9.15. Links may be provided on the SELLER’s website to other websites or content not controlled by the SELLER and owned or operated by third parties. These links are provided for the convenience of the BUYER and do not constitute any endorsement or guarantee by the SELLER of the linked sites or their content.
9.16. Any member who violates one or more provisions of this contract shall be personally, legally, and criminally responsible for such violation and shall hold the SELLER harmless from any resulting liability. Furthermore, if the violation results in legal proceedings, the SELLER reserves the right to claim damages due to non-compliance with the membership agreement.
10. RIGHT OF WITHDRAWAL
10.1. In cases of goods purchased under a distance sales agreement, the BUYER has the right to withdraw from the contract without providing any justification or incurring any penalty within 14 (fourteen) days from the date of delivery of the product to the BUYER or a third party at the specified address. In service contracts, this period begins on the contract date. If service delivery has begun with the consumer’s approval before the end of the withdrawal period, the right of withdrawal may not be exercised. All costs arising from the use of the right of withdrawal shall be borne by the SELLER. By accepting this agreement, the BUYER acknowledges that they have been informed about the right of withdrawal.

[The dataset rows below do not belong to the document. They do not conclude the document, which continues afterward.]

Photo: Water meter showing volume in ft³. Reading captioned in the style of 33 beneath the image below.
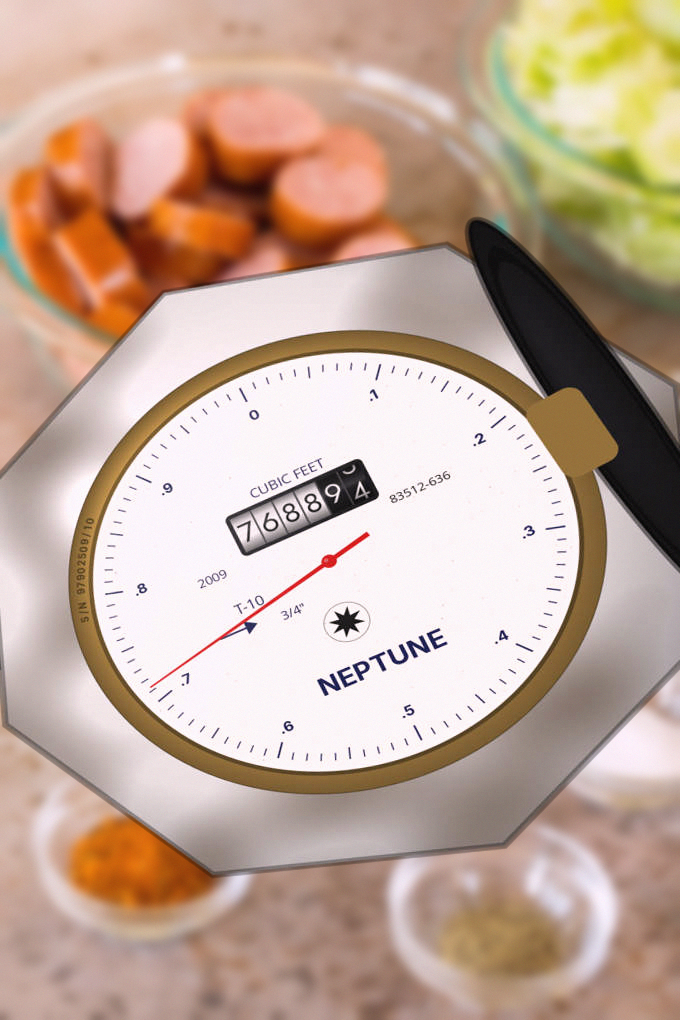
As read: 768893.71
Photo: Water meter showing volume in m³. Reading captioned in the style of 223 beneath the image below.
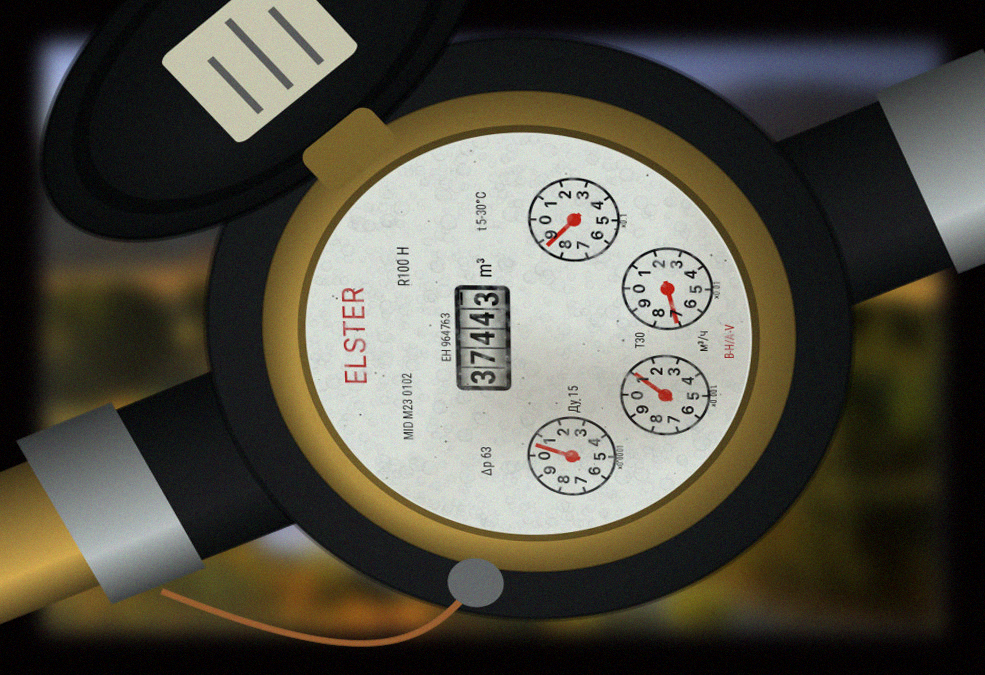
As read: 37442.8710
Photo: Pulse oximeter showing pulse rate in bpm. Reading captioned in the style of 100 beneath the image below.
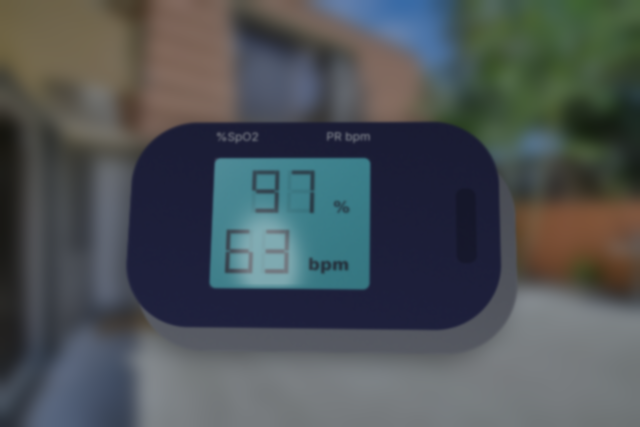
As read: 63
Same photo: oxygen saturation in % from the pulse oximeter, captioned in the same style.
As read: 97
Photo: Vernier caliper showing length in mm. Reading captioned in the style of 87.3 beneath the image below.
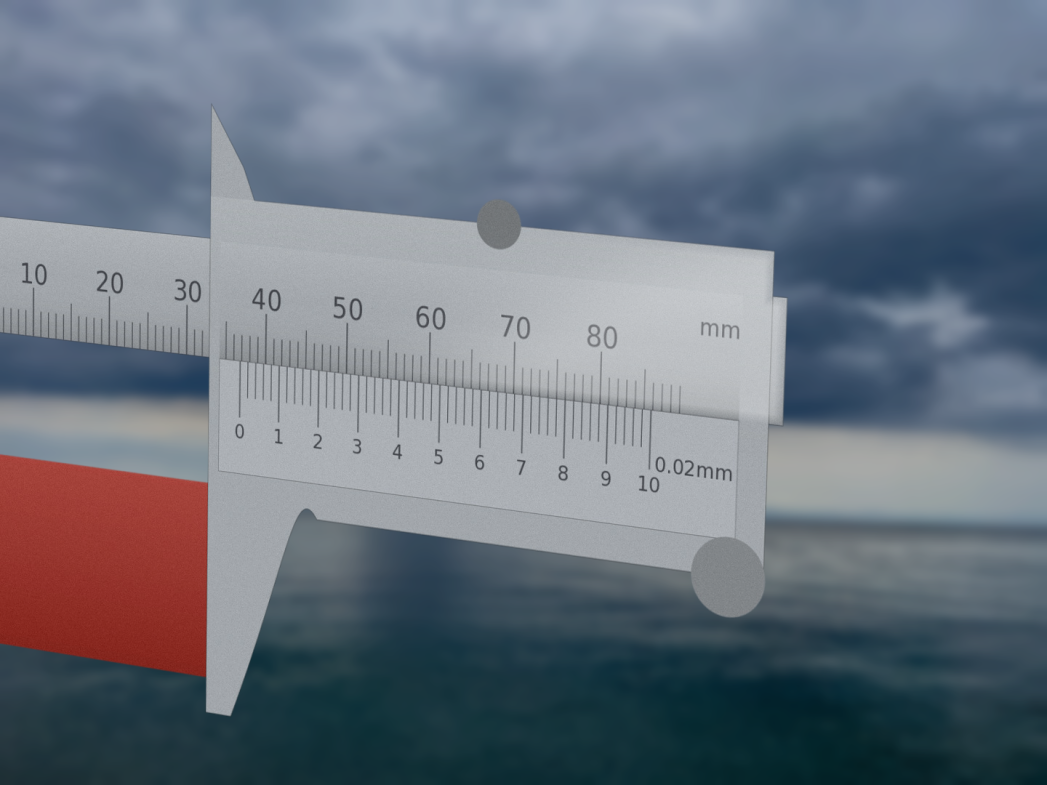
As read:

10.2. To exercise the right of withdrawal, the BUYER must notify the SELLER in writing via registered mail, fax, or email within 14 days and ensure that the product has not been used in a manner incompatible with the “Non-Returnable Products” section of this contract. In such case:
a) The invoice of the product delivered to the BUYER or third party must be returned. If the invoice was issued to a company, a return invoice must be submitted. Returns without a return invoice cannot be processed.
b) A return form must be included.
c) The product must be returned complete and undamaged, including its box, packaging, and all standard accessories.
d) The SELLER shall refund the total amount and any documents binding the BUYER within 10 days of receiving the withdrawal notice and must retrieve the product within 20 days.
e) If the product's value has diminished due to the BUYER’s fault, the BUYER is liable for compensating the SELLER in proportion to the fault. However, changes resulting from proper usage of the product within the withdrawal period shall not be considered a fault.
f) If the use of the right of withdrawal causes the total order amount to fall below the promotional threshold, the discount obtained under the campaign shall be canceled.
11. PRODUCTS EXCLUDED FROM THE RIGHT OF WITHDRAWAL
Products customized according to the BUYER’s request or clearly personal needs, as well as food items with damaged packaging or where more than 10% of the contents have been consumed, cannot be returned due to their perishable nature and personal consumption use.
12. DEFAULT AND LEGAL CONSEQUENCES
If the BUYER defaults on payments made via credit card, they agree to pay interest and be liable to the card-issuing bank under their credit card agreement. In such cases, the bank may pursue legal remedies and charge related fees and attorney’s costs. Regardless, the BUYER agrees to compensate the SELLER for any damages and losses resulting from delayed performance of the debt.
13. DISPUTE RESOLUTION
Any complaints or disputes arising from this agreement may be brought before the Consumer Arbitration Committee or Consumer Court located in the BUYER’s place of residence or where the consumer transaction occurred, within the monetary limits set by law.
As of 28/05/2014:
a) Disputes under 2,000 TL shall be directed to district consumer arbitration committees.
b) Disputes under 3,000 TL shall be directed to provincial consumer arbitration committees.
c) In metropolitan municipalities, disputes between 2,000 TL and 3,000 TL shall also be directed to provincial consumer arbitration committees.
This Agreement has been executed for commercial purposes.
14. ENFORCEMENT
Upon completing the payment for the order placed via the Website, the BUYER shall be deemed to have accepted all the terms of this Agreement. The SELLER is obligated to ensure, through appropriate technical means, that the BUYER has read and accepted the terms of this Agreement before the order is finalized.